Computational Ecology

Modeling ecosystems
Ecosystems are extraordinarily complex assemblages of plants and animals interacting with each other, with the physical environment, and, increasingly, with humans. Ecology is the scientific field that seeks to understand ecosystems. Ecologists are turning to computer models to help them make their models of ecosystem processes concrete and to provide predictions about the future of the ecosystem. Computer models allow rapid testing of ecology ideas by simulation and provide the means to run “what-if” scenarios that would be difficult or impossible otherwise.

The School’s AI Laboratory, MaineSAIL, has ongoing computational ecology research at both the small scale (predator-prey interactions) as well as larger, ecosystem-wide simulation.

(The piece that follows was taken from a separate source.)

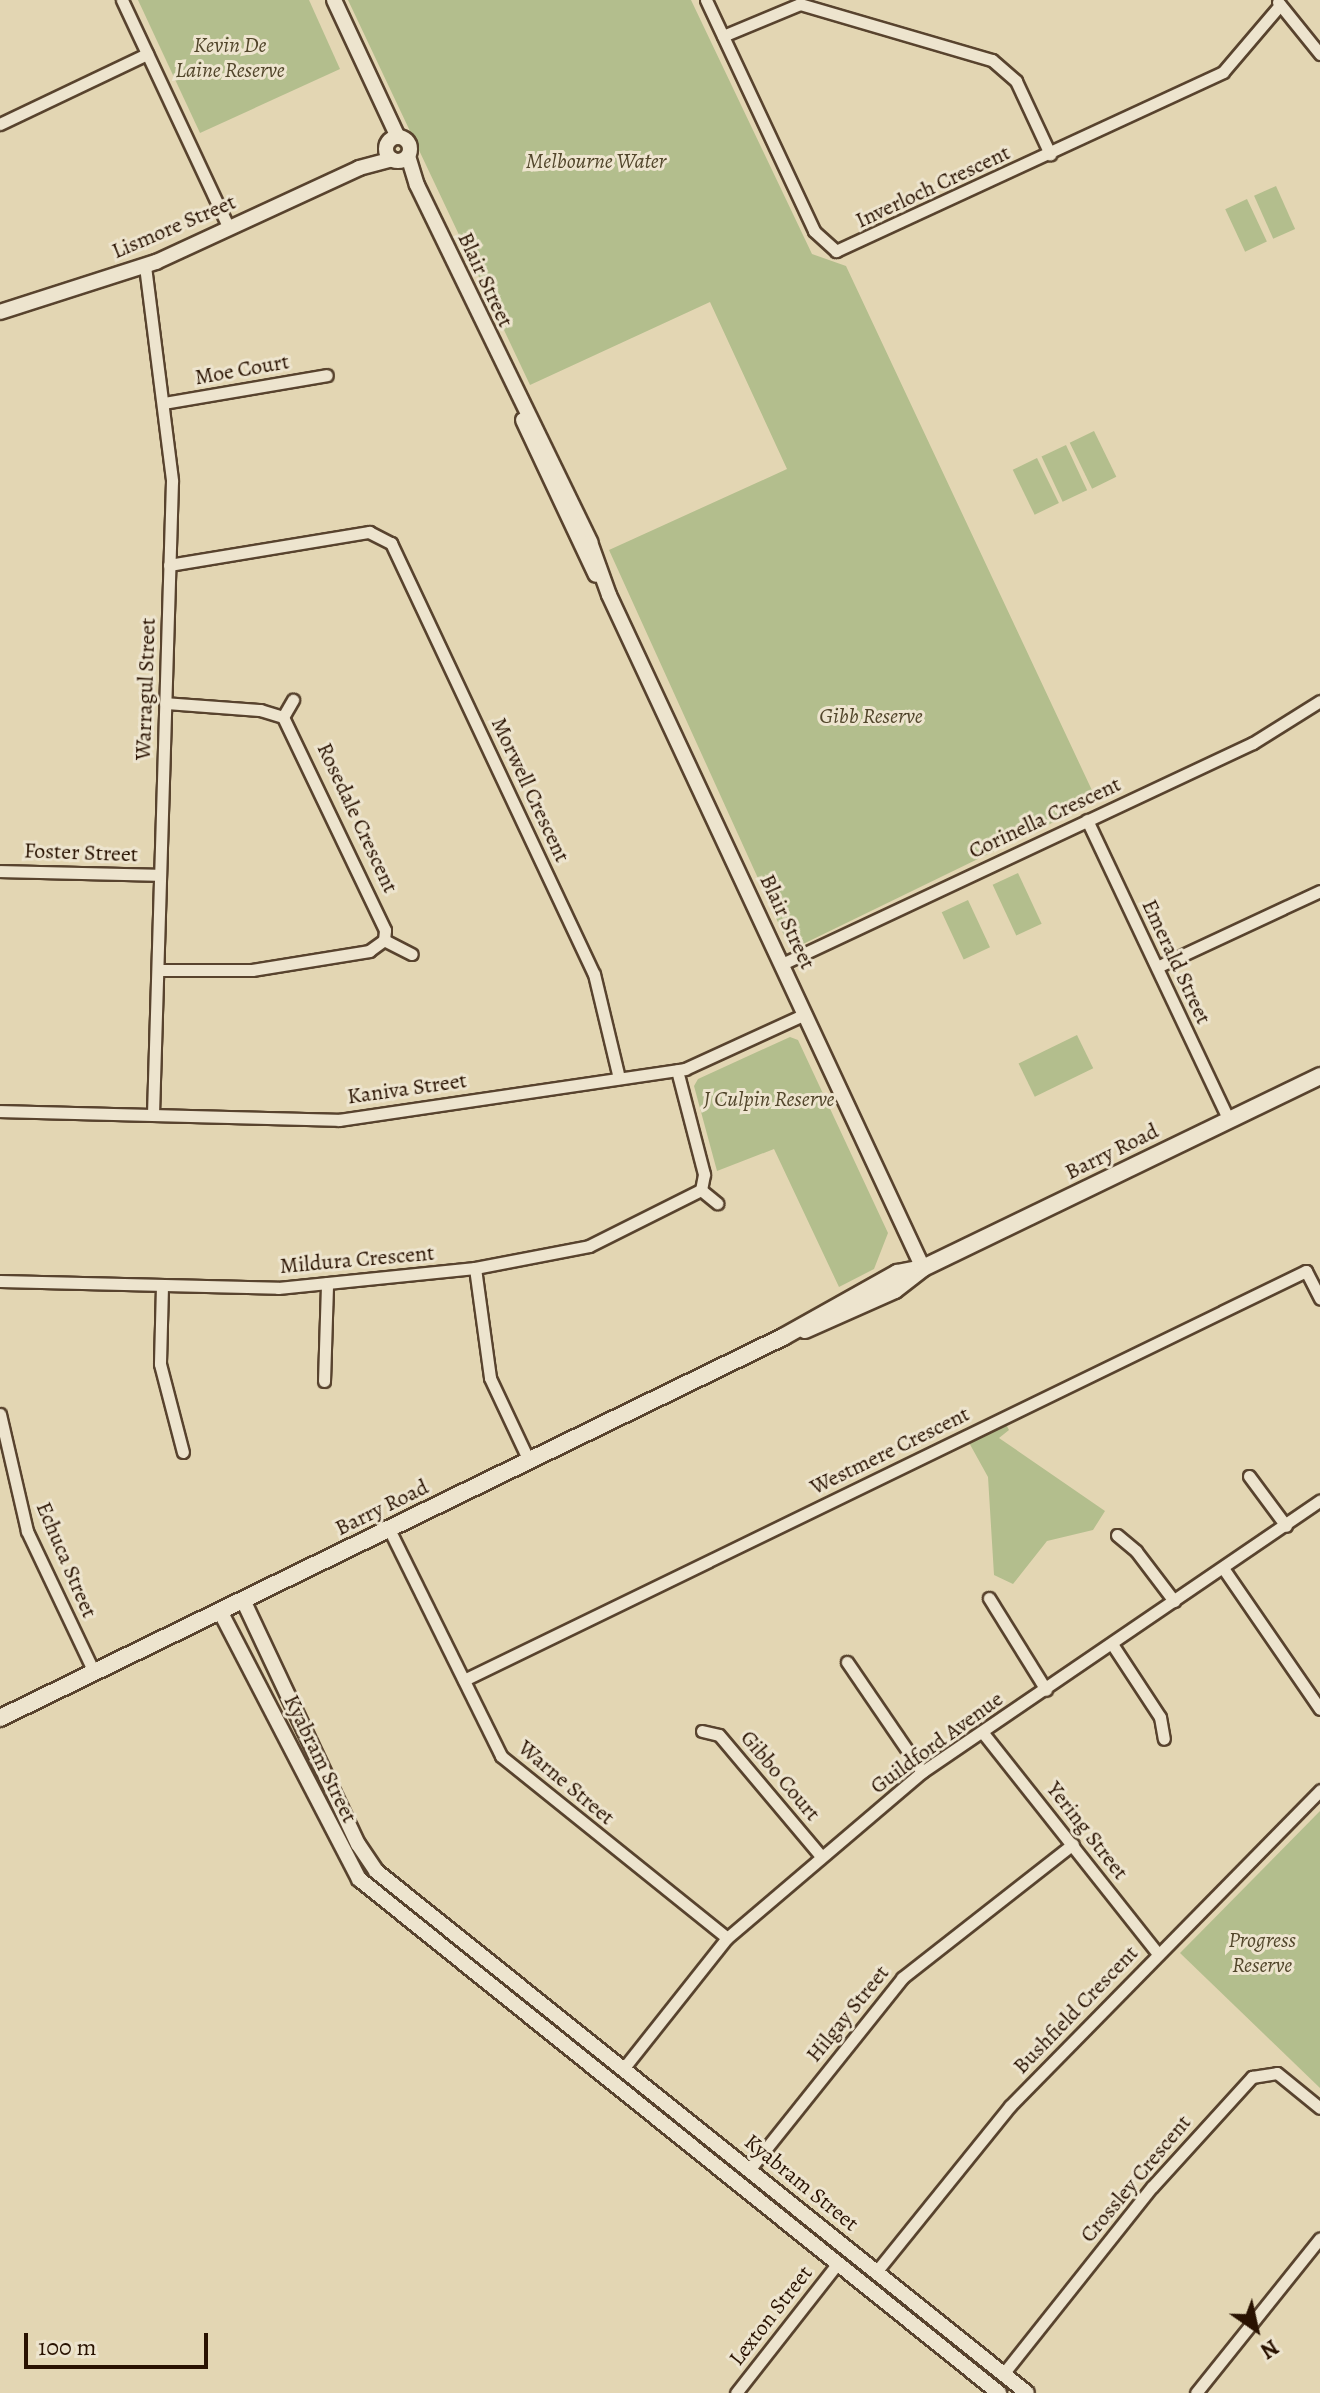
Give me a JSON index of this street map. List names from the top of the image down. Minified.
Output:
{"streets":{"main road":["Barry Road"],"street":["Inverloch Crescent","Lismore Street","Blair Street","Moe Court","Warragul Street","Morwell Crescent","Rosedale Crescent","Corinella Crescent","Foster Street","Emerald Street","Kaniva Street","Mildura Crescent","Westmere Crescent","Echuca Street","Guildford Avenue","Kyabram Street","Gibbo Court","Warne Street","Yering Street","Bushfield Crescent","Hilgay Street","Crossley Crescent","Lexton Street"]},"crossings":[["Lismore Street","Blair Street"],["Lismore Street","Warragul Street"],["Blair Street","Corinella Crescent"],["Blair Street","Kaniva Street"],["Blair Street","Barry Road"],["Moe Court","Warragul Street"],["Warragul Street","Foster Street"],["Warragul Street","Kaniva Street"],["Morwell Crescent","Kaniva Street"],["Corinella Crescent","Emerald Street"],["Emerald Street","Barry Road"],["Barry Road","Echuca Street"],["Barry Road","Kyabram Street"],["Barry Road","Warne Street"],["Westmere Crescent","Warne Street"],["Guildford Avenue","Kyabram Street"],["Guildford Avenue","Gibbo Court"],["Guildford Avenue","Warne Street"],["Guildford Avenue","Yering Street"],["Kyabram Street","Bushfield Crescent"],["Kyabram Street","Hilgay Street"],["Kyabram Street","Crossley Crescent"],["Kyabram Street","Lexton Street"],["Yering Street","Bushfield Crescent"],["Yering Street","Hilgay Street"]],"parks":["Kevin De Laine Reserve","Melbourne Water","Gibb Reserve","J Culpin Reserve","Progress Reserve"],"scale_bar":"100 m","north":"bottom right"}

Predator-prey interactions
In marine ecosystems, surfaces that become cleared, for example by wave action or physical scraping, are colonized by organisms that interact and develop over time into so-called “fouling communities”. Predicting where the succession of species will lead the community (e.g., mussel-dominated, barnacle-dominated, etc.) is difficult, as there are many factors affecting succession. Since ships’ hulls, as well as new pilings and other underwater structures, fall into the category of cleared surfaces, studying these ecological systems is of more than academic interest.

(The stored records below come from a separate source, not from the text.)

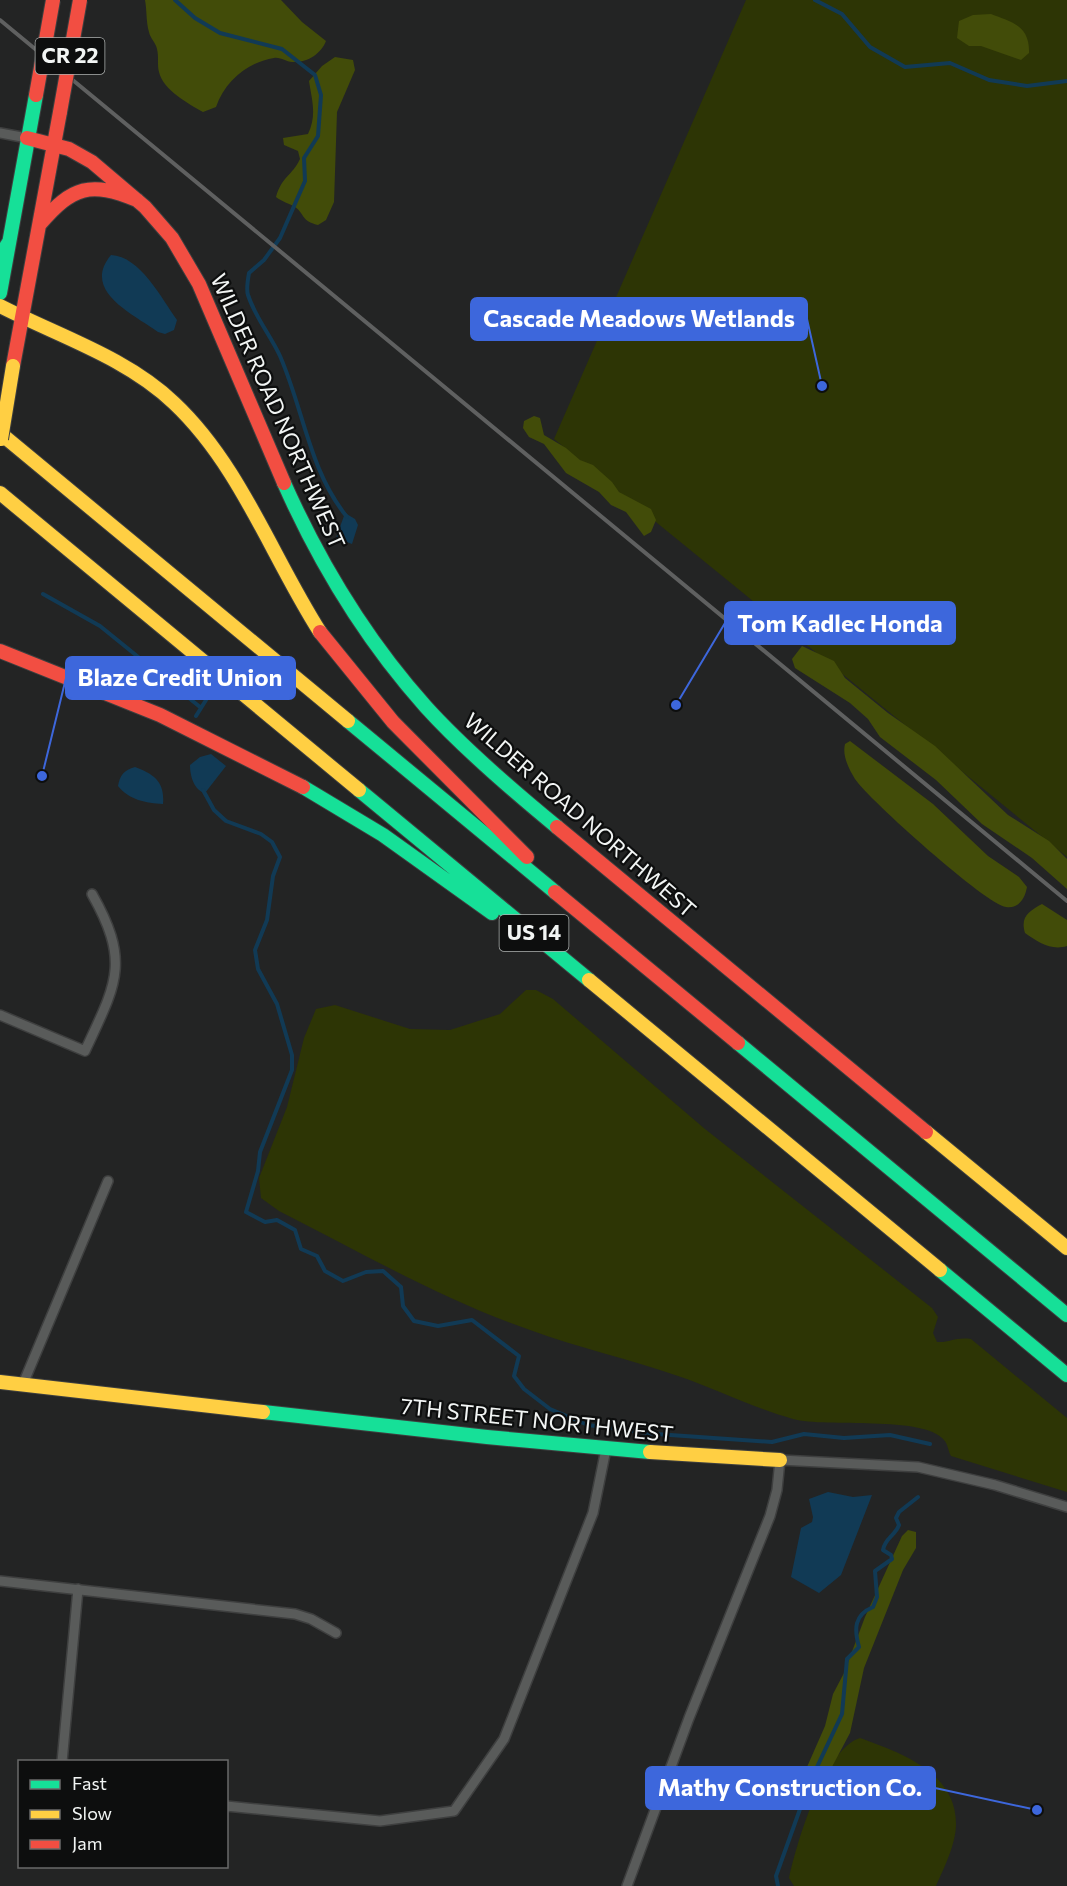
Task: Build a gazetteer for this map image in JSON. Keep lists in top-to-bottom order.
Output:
{
  "streets": {
    "main road": [
      "CR 22",
      "WILDER ROAD NORTHWEST",
      "US 14",
      "7TH STREET NORTHWEST"
    ]
  },
  "crossings": [
    ["CR 22", "WILDER ROAD NORTHWEST"]
  ],
  "places": [
    "Cascade Meadows Wetlands",
    "Tom Kadlec Honda",
    "Blaze Credit Union",
    "Mathy Construction Co."
  ],
  "legend": ["Fast", "Slow", "Jam"]
}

Cordylophora lacustris, a hydroid
Photo courtesy David Belzard, UNH

One potential determinant of the climax fouling community is predation of some early settlers on others. In some estuarine communities, for example in New England, hydroids (colonial cnidarians similar to freshwater hydra) are early settlers.  They are preyed upon by nudibranchs (sea slugs).  Hydroids, in turn, prey on other larvae settling on the substrate, but they prey on different kinds of larvae preferentially. Thus the degree of predation by nudibranchs on hydroids will likely affect the succession in the system.

We have developed a predator-prey model for the nudibranch-hydroid system. By running simulations of the model under various conditions of assumed growth, etc., of the species, biologists can make predictions about the likely outcome of the predation events as well as the resulting impact on community succession.

Ecosystem-scale models
Work is currently ongoing to extend our computational ecology work to the level of an entire ecosystem. The goal of the MEME (Maine Ecosystem Model of Estuaries) project is to create a simplified model of community succession in an estuary by instantiating multiple small-scale ecological models (e.g., predator-prey model) and interpolating the results across the estuary.

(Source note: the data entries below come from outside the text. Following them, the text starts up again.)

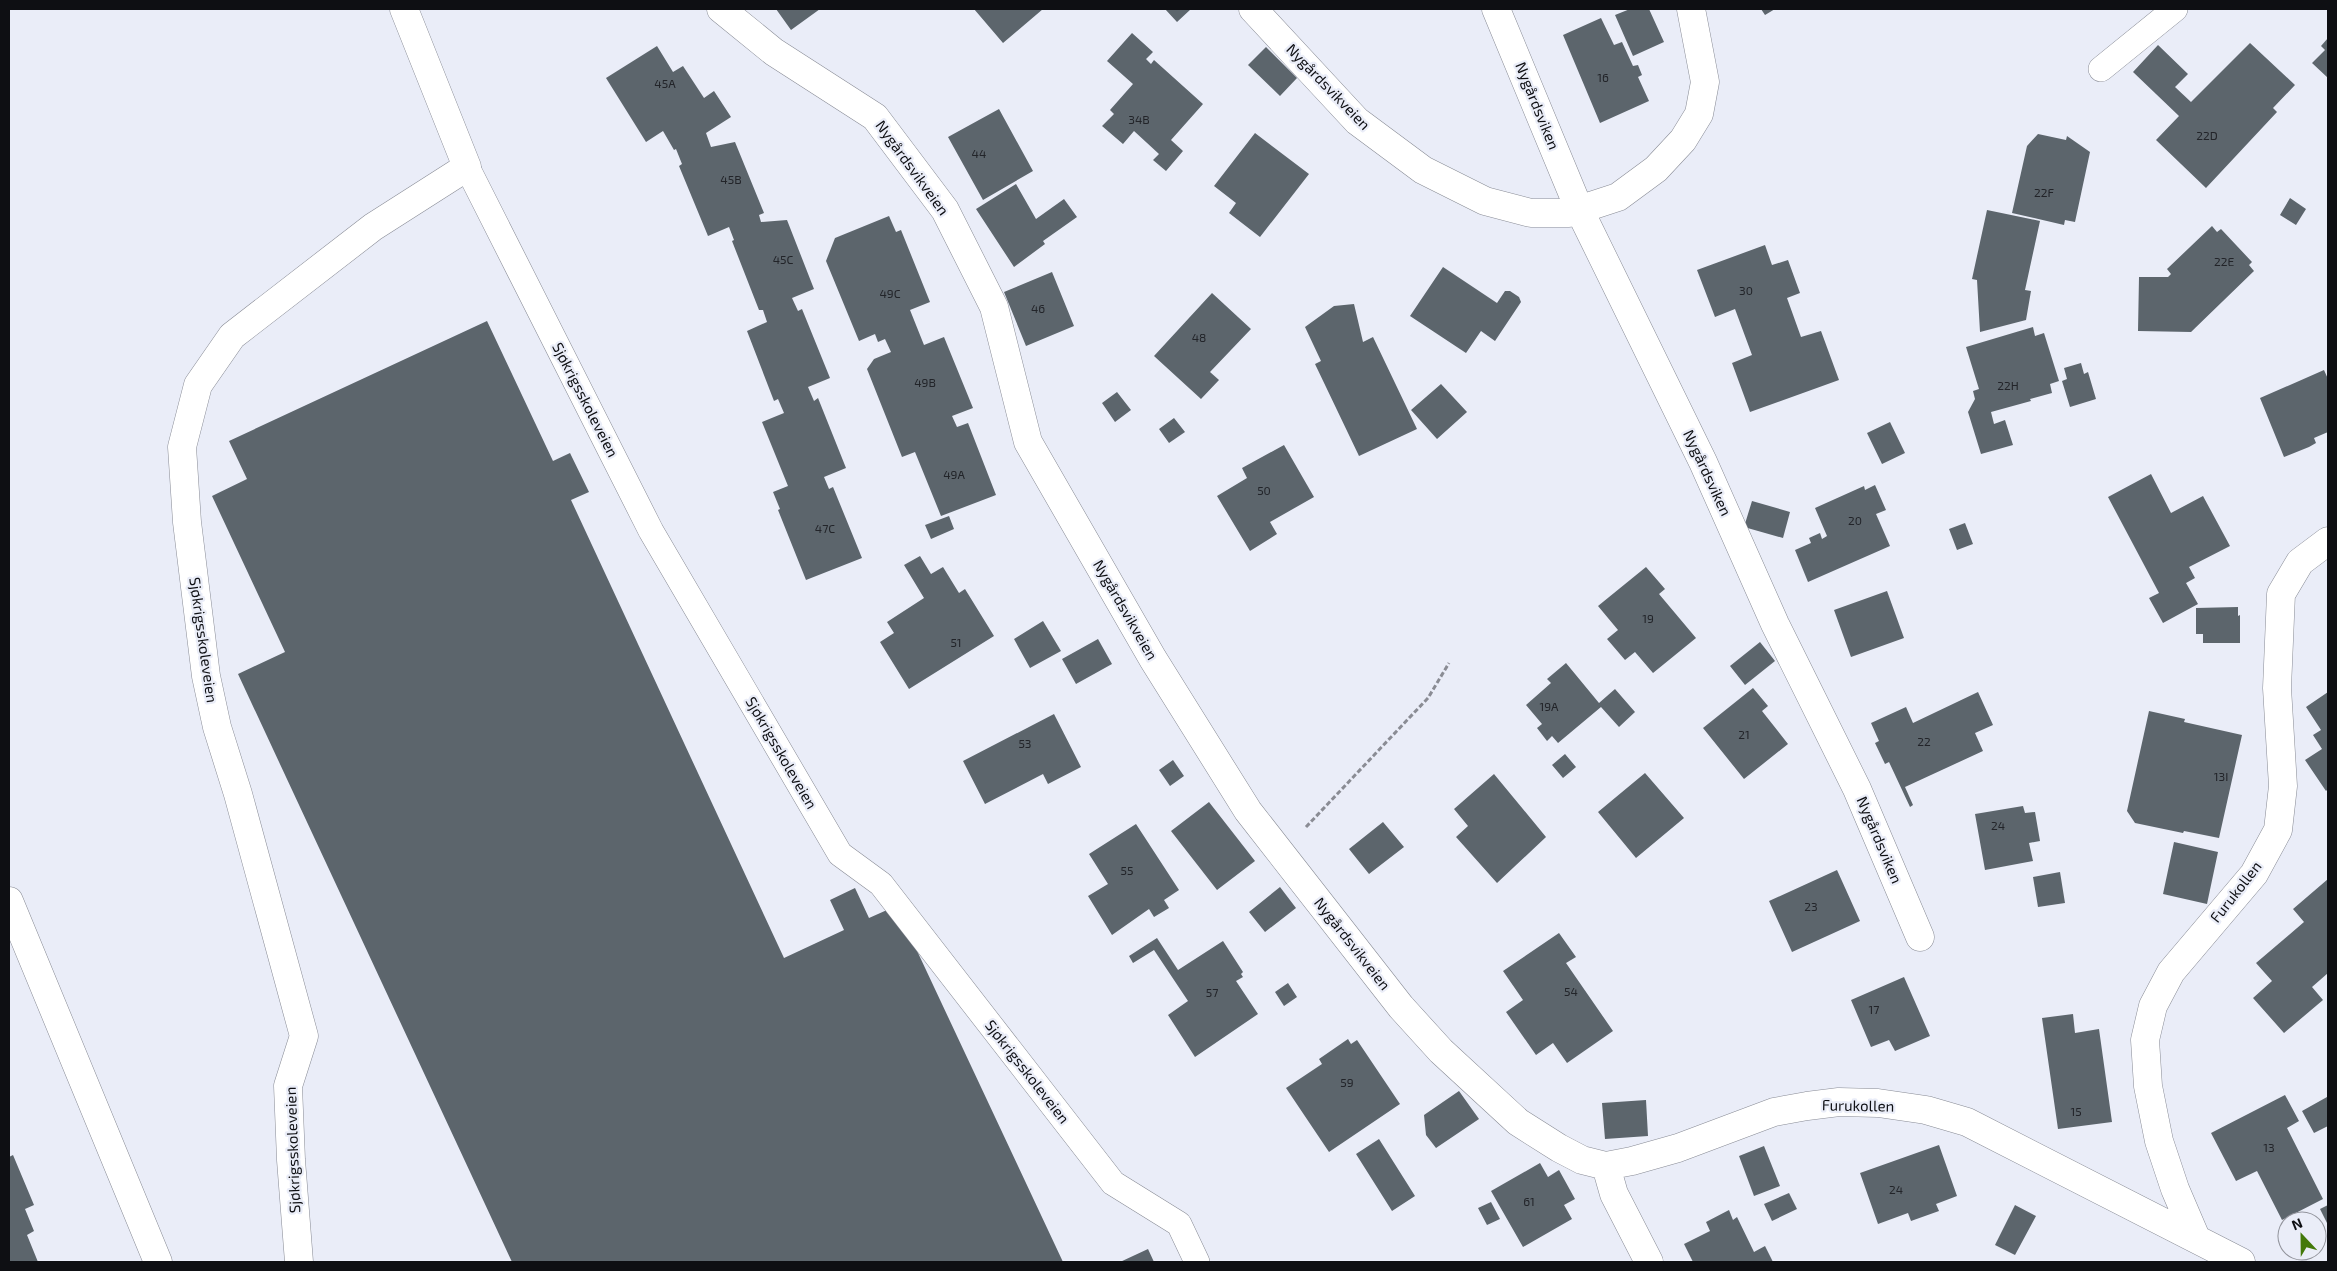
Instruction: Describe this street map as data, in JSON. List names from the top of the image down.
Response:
{
  "streets": {
    "street": [
      "Nygårdsvikveien",
      "Nygårdsviken",
      "Sjøkrigsskoleveien",
      "Furukollen"
    ]
  },
  "crossings": [
    ["Nygårdsvikveien", "Nygårdsviken"],
    ["Nygårdsvikveien", "Furukollen"]
  ],
  "house_numbers": [
    "16",
    "45A",
    "34B",
    "22D",
    "44",
    "45B",
    "22F",
    "45C",
    "22E",
    "30",
    "49C",
    "46",
    "48",
    "49B",
    "22H",
    "49A",
    "50",
    "20",
    "47C",
    "19",
    "51",
    "19A",
    "21",
    "22",
    "53",
    "13I",
    "24",
    "55",
    "23",
    "54",
    "57",
    "17",
    "59",
    "15",
    "13",
    "24",
    "61"
  ],
  "north": "top"
}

Another, multi-disciplinary project for ecosystem modeling is being conducted in conjunction with researchers in UMaine’s School of Marine Science. Tools from computer simulation and modeling (e.g., agent-based simulation) as well as machine learning (e.g., learning classifier systems) are used to help biologists and others model the ecology of the Gulf of Maine, in particular with respect to lobsters, sea urchins, and groundfish. In addition to furthering the understanding of the Gulf, an ultimate goal is to develop complex adaptive system models that can be used by regulators to create more appropriate fisheries management regulations than is currently possible. The project includes computer scientists from MaineSAIL and UMA, .biologists, physical oceanographers, economists, and ecologists from SMS, and a MacArthur Fellow from Colby.